Kamloops philanthropist presents city council with concept for $70-million performing arts centre

A new $70-million performing arts centre consisting of three theatres is being proposed for downtown Kamloops.

Local philanthropist Ron Fawcett laid out his vision for the project during Tuesday's (Jan. 8) council meeting.

The pitch comes more than three years after the city held a referendum on the issue. Fifty-four per cent of Kamloops residents rejected the idea of having such a facility (plus a parkade). At the time, Fawcett, president of Kelson Group, said he and his wife Rae would donate $5 million to the project if it was given the green light.

Fawcett222Ron Fawcett (left), president of Kelson Group, stands beside Kathy Humphreys, executive director of Kamloops Symphony Orchestra, outside Kamloops City Hall. (via Tereza Verenca)

About 18 months ago, Fawcett contacted city management and proposed to personally pay to have a new design done.

He reached out to Western Canada Theatre (WCT), Kamloops Symphony Orchestra (KSO) and the Kamloops Art Gallery, among other groups, to see what each organization needed, in terms of space. 

After months of consultation and design work, the result is a 103,000-square-foot performing arts centre at 393 Seymour St. While it's the same site as the original proposal, the new vision includes the adjacent Telus Annex building on St. Paul Street. The 20,000-square-foot Telus Annex building was purchased by the Fawcetts in early 2018 and is included in the proposal as an $8 million to $10 million donation. The Fawcetts would pay for everything to get the building up and running. 

"I've got five kids; they all live in Kamloops. I've got 14 grandchildren, and all but one live in Kamloops. They need this in their community," Fawcett said of the facility during a media scrum following his presentation to council. 

The main building will be home to three theatres: one with 1,200 seats, one with 450 seats and one with 75 to 100 seats.

"This is something Kamloops doesn't have," principal theatre consultant Robert Hamilton said of the big theatre. "Touring musicals or music acts like bands, who are maybe playing Calgary the night before and Vancouver the next night, instead of just driving by or stopping here and just not performing, maybe some of those shows will be able to use the 1,200-seater."

KSO would move their performances from the Sagebrush Theatre to the bigger theatre. The organization's offices and music school would also have a new permanent home, in the Telus Annex building.

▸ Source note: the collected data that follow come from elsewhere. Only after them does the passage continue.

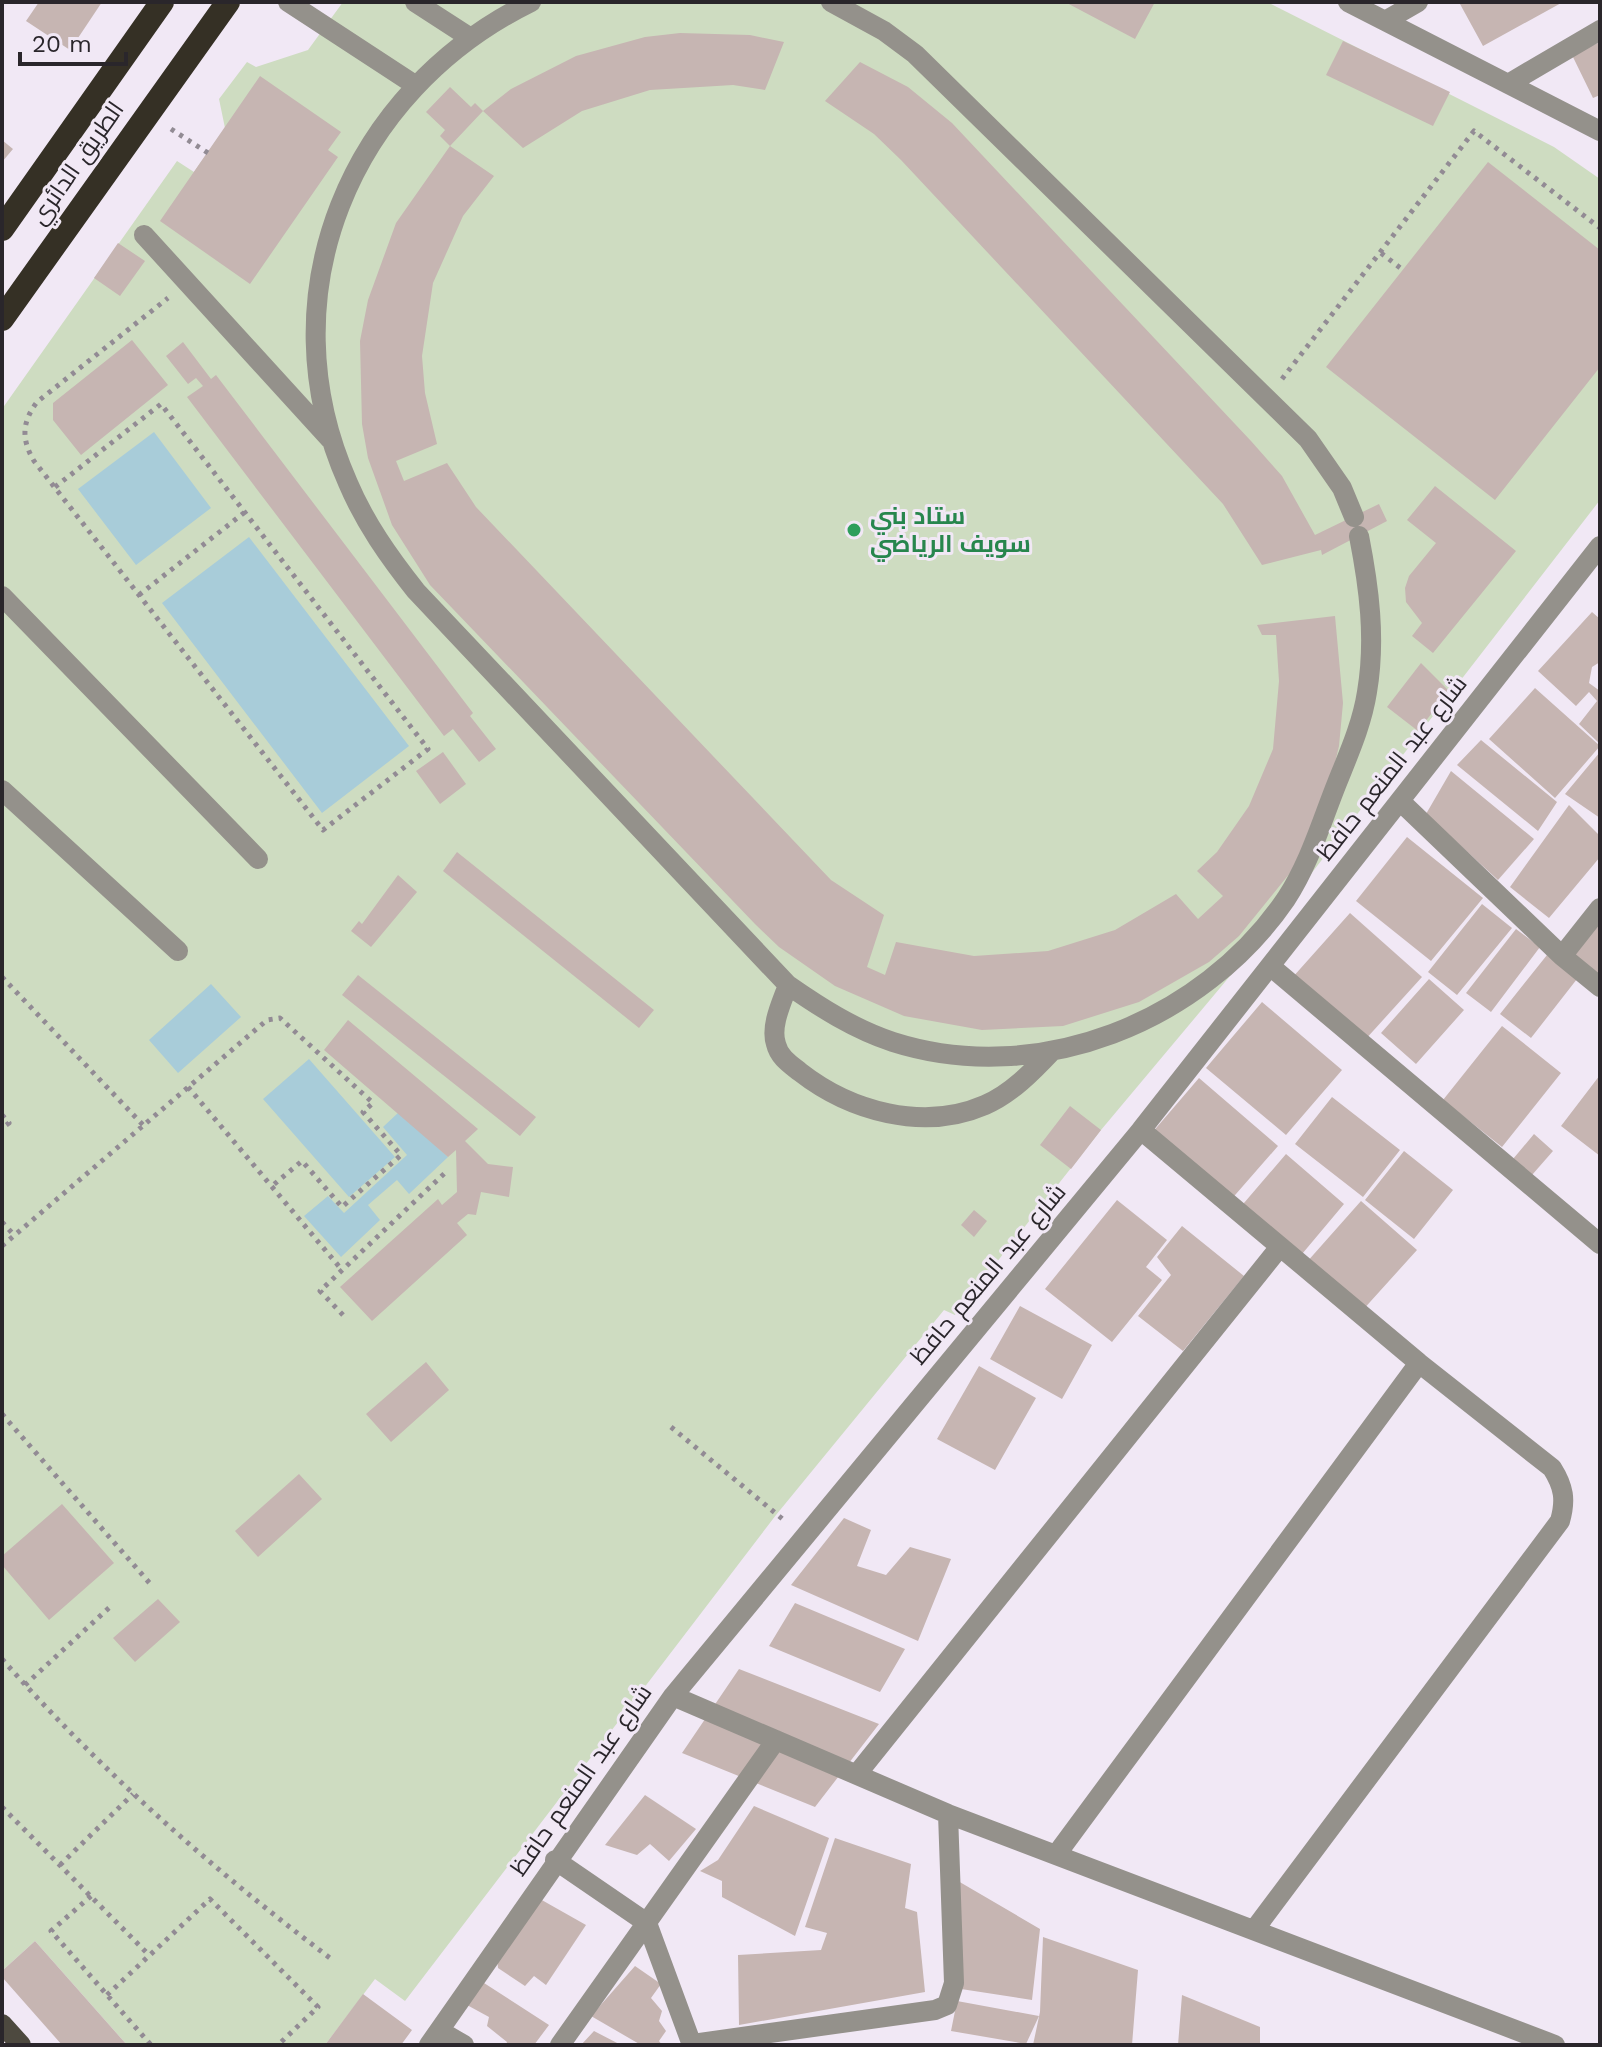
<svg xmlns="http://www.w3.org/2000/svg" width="1602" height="2047" font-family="'Work Sans',Cairo,sans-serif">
<rect width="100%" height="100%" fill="#f1e8f5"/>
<path fill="#cedcc1" d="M343,2H1267L1554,147L1600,179V500L1256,945L1101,1130L955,1315L944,1310L776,1515L405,2001L375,1979L325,2045H127L35,1941L2,1971V409L177,161L194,172L225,128L219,99L247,62L256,67L308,50Z"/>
<path fill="#a8ccd9" d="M154,432L211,508L136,565L78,489Z
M249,537L409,746L322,813L162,603Z
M211,984L241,1017L178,1073L149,1040Z
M309,1059L395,1157L349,1197L263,1099Z
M399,1112L448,1157L409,1194L397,1180L368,1205L380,1220L341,1257L304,1216L328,1196L344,1213L407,1155L383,1127Z"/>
<path fill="#c6b5b2" d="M39,2H102L70,50L26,21Z
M1065,2H1155L1135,39Z
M1463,2H1563L1483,46L1460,4Z
M680,33L750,35L784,42L765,90L733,85L650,90L582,111L523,148L483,111L450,146L494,176L463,216L433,283L422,356L425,393L437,444L396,461L404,481L447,463L476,507L831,880L884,915L867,967L885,975L896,942L974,956L1048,951L1115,930L1176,894L1198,919L1223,896L1197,871L1217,852L1249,806L1273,749L1279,681L1276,635H1262L1257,625L1335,616L1343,703L1339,746L1329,788L1294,868L1239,936L1209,962L1139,1002L1063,1026L982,1030L904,1016L835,986L779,947L755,924L430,585L392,525L368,458L362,424L360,341L368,300L396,223L450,146L440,136L445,130L426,112L450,87L471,107L475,103L483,111L511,89L576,56L645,37Z
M1343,41L1450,92L1433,126L1326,75Z
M1600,42V95L1593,98L1572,55Z
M860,62L908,87L952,123L1251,441L1282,476L1315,535L1379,504L1387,521L1322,555L1321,550L1262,565L1223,504L901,160L874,134L825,101Z
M260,76L341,132L328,150L338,157L250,284L160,221Z
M2,140L13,149L2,162Z
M1488,162L1600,250V367L1495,500L1326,367Z
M118,243L145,261L120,296L94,278Z
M132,340L168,385L81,455L53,420V403Z
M183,342L211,379L216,375L473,713L470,716L496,749L479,762L453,729L444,736L187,397L203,386L196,378L188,384L166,356Z
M1435,486L1516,551L1433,653L1412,636L1422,623L1406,602L1405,588L1409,576L1436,543L1407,520Z
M1592,612L1600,619V662L1592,667L1589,683L1600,691V744L1579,724L1597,701L1589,692L1576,706L1538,671Z
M1421,663L1449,691L1418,731L1387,707Z
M1535,688L1600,746L1555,798L1489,739Z
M1481,740L1557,802L1538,831L1457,765Z
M443,752L466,784L440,804L416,771Z
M1600,752V818L1565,794Z
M1451,771L1534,839L1498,880L1426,814Z
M1569,805L1600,836V857L1549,918L1510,887Z
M1407,837L1483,898L1431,961L1356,901Z
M457,852L654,1010L639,1028L443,871Z
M398,875L417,892L371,947L351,931L359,921L362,924Z
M1482,904L1512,928L1457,995L1428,972Z
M1350,913L1422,977L1364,1041L1292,978Z
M1600,920V976L1569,955Z
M1516,929L1540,947L1491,1012L1466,993Z
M1547,955L1577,979L1531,1038L1500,1014Z
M358,975L536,1117L520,1136L342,995Z
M1429,979L1464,1010L1416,1064L1381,1033Z
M1262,1002L1342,1070L1286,1135L1206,1068Z
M348,1020L478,1129L465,1141L488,1164L513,1167L509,1197L481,1192L476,1215L468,1214L457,1223L467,1235L372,1321L340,1287L438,1199L442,1205L457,1192L456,1150L448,1157L324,1050Z
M1502,1026L1561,1073L1502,1147L1443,1100Z
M1600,1075V1156L1561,1126Z
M1199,1078L1278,1146L1229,1202L1151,1134Z
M1332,1097L1400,1150L1363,1197L1295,1144Z
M1070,1106L1101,1130L1071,1169L1040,1145Z
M1534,1134L1553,1151L1532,1175L1513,1159Z
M1404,1151L1453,1190L1414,1239L1365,1200Z
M1286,1154L1344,1204L1297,1260L1238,1210Z
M1117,1200L1167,1240L1146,1267L1162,1280L1112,1342L1045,1289Z
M1361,1201L1417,1250L1361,1312L1306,1263Z
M974,1210L987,1221L974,1237L961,1225Z
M1182,1226L1244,1276L1183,1351L1138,1316L1171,1275L1157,1257Z
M1020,1306L1092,1345L1062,1399L990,1359Z
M426,1362L449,1390L391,1442L366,1414Z
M979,1366L1036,1398L995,1470L937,1439Z
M299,1474L322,1499L258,1557L235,1531Z
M62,1504L114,1563L49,1620L2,1565V1556Z
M844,1518L871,1530L857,1566L886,1575L910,1547L951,1559L918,1641L791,1585Z
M158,1599L180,1622L135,1662L113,1638Z
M795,1603L905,1649L880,1692L769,1646Z
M739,1669L879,1724L815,1807L682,1753Z
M645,1795L696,1829L669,1861L650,1844L637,1855L605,1845Z
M754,1806L829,1838L795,1936L722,1897V1881L700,1871L718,1860Z
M835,1838L911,1864L905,1908L917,1912L925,1992L739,2025L738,1955L821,1950L827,1933L805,1927Z
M958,1881L1040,1929L1032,2000L961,1989Z
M540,1899L586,1925L546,1985L534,1976L525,1986L498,1968L497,1958Z
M1043,1937L1138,1970L1132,2045H1033L1040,2012Z
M35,1941L127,2045H62L2,1977V1971Z
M635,1966L661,1984L651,1998L662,2011L659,2021L666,2031L659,2041L662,2045H641L591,2016Z
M484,1983L549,2025L534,2045H506L507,2042L487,2026L489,2017L467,2005Z
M363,1994L412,2030L401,2045H325Z
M1182,1995L1260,2027V2045H1178Z
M957,2001L1039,2016L1026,2044L951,2031Z
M594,2031L621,2045H581Z"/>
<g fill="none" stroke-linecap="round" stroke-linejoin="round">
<path stroke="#928b94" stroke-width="5" stroke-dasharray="4 6" stroke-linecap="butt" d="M171,129L208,153
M1381,253L1403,270
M1282,379L1474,131L1600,228
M55,487L161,404L428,749L323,830L34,461C21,439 22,422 37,402L168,298
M139,595L245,512
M2,977L143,1125
M188,1087L342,1270
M2,1115L9,1123L2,1128
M2,1222L14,1235
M2,1246L267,1020L280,1018L373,1103L363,1112L401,1155L342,1207L302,1161L272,1186
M343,1315L320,1291L448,1170
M2,1414L153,1587
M671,1427L785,1521
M2,1659C102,1772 213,1870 334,1961
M25,1685L112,1605
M2,1807L149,1955
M60,1865L133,1794
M91,1896L51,1931L151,2045
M107,1995L210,1899L318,2007L278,2045"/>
<path stroke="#94918b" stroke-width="20" d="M288,2L415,85
M415,2L469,37
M531,2C350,91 264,295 348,483C365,523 389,557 416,591L788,985C821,1008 854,1029 893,1042C1038,1088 1202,1022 1286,899C1310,862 1321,823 1337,783C1349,753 1362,724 1367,692C1376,639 1369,587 1359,536
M831,2L884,31L915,54L1308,439L1342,488L1354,517
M1348,2L1600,131
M1385,21L1418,2
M1508,84L1600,30
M144,235L330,439
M2,596L258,859
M2,790L178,951
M1400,801L1562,956L1600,987
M1562,956L1600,908
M1270,966L1600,1244
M788,985C782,1002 770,1026 776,1044C779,1057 790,1064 800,1072C850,1111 923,1132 985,1105C1011,1094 1033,1071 1052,1051
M1141,1130L1419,1363L1552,1468C1564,1487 1566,1500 1560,1521L1254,1930
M673,1696L948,1814L1555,2045
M857,1774L1279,1248
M1056,1855L1419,1363
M555,1860L647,1923L692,2045
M440,2031L464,2045
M692,2044L935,2010L947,2005L954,1983L948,1814
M429,2045L673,1696L1141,1130L1600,546
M560,2045L776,1740"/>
<path stroke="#4d493f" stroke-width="20" d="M2,2024L21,2045"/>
<path stroke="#353025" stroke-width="24" d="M2,229L162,2
M2,319L228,2"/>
</g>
<circle fill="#2e9e5b" stroke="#f1e8f5" stroke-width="3" cx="854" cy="530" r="8"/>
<g text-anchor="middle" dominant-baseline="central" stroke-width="6" stroke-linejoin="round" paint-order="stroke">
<g font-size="24" fill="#2a262b" stroke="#f1e8f5">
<text transform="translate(77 163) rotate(-55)">الطريق الدائري</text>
<text transform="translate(1392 768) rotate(-52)">شارع عبد المنعم حافظ</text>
<text transform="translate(988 1274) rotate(-50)">شارع عبد المنعم حافظ</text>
<text transform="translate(581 1780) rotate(-55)">شارع عبد المنعم حافظ</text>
</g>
<g font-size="24" font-weight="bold" fill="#27864d" stroke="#f1e8f5" text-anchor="start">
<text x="870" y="516">ستاد بني<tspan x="870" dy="28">سويف الرياضي</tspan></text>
</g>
</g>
<rect width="1602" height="2047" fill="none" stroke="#2a262b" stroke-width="8"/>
<path d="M20 52v12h106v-12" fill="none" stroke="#2a262b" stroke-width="4"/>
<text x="32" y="52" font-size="24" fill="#2a262b" stroke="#f1e8f5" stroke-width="6" paint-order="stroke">20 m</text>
</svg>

Kathy Humphreys, executive director of KSO, believes Kamloops is a different community than three or four years ago.

"People are looking for all of the amenities that a great city has and I think this is a piece that's been missing," she said.

"I think people who are still thinking that it's not for them need to know it's for the community. If they don’t think they’re ever going to go to a country music performance or a rock band or a graduation ceremony or a speaker event, OK, that’s alright, but everyone in the community is going to be using that building for some purpose or another."

The medium-sized theatre will be home to most of WCT's productions and recitals, while the small theatre will replace the current Pavilion Theatre. (WCT would also move their offices from the Pavilion Theatre to the Telus Annex building.)

According to Fawcett's proposal, all three theatres would have separate entrances. They'd share the central lobby, something that could be used for art shows, cocktail parties and more. 

As for parking, there would be 70 stalls underground. Fawcett noted in his presentation there could be more parking if the city desired it.

The proposal also includes rehearsal halls, meeting areas, cafes and a ticket office.

When it comes to the $70.1-million price tag, it's broken down as follows:

  • Main building (includes the first level of underground parking): $47,682,800
  • Theatre and general equipment allowance: $5,200,000
  • Grounds enhancement: $575,000
  • Fixtures, furniture and equipment costs: $3,193,000
  • Design fees: $6,000,000
  • Escalation contingency 24 months 10 per cent: $5,346,000

Fawcett said the next step is for the city to decide if it wants to support the project. If everything goes according to plan, he said it would be at least three years before construction could start. 

When pressed about how much the project would cost taxpayers, Fawcett answered with "that has to be the city."

"We've given a vision. We're happy to have done that. They've got a big job to do, which is figuring out whether it's the right thing for taxpayers of this community," he said.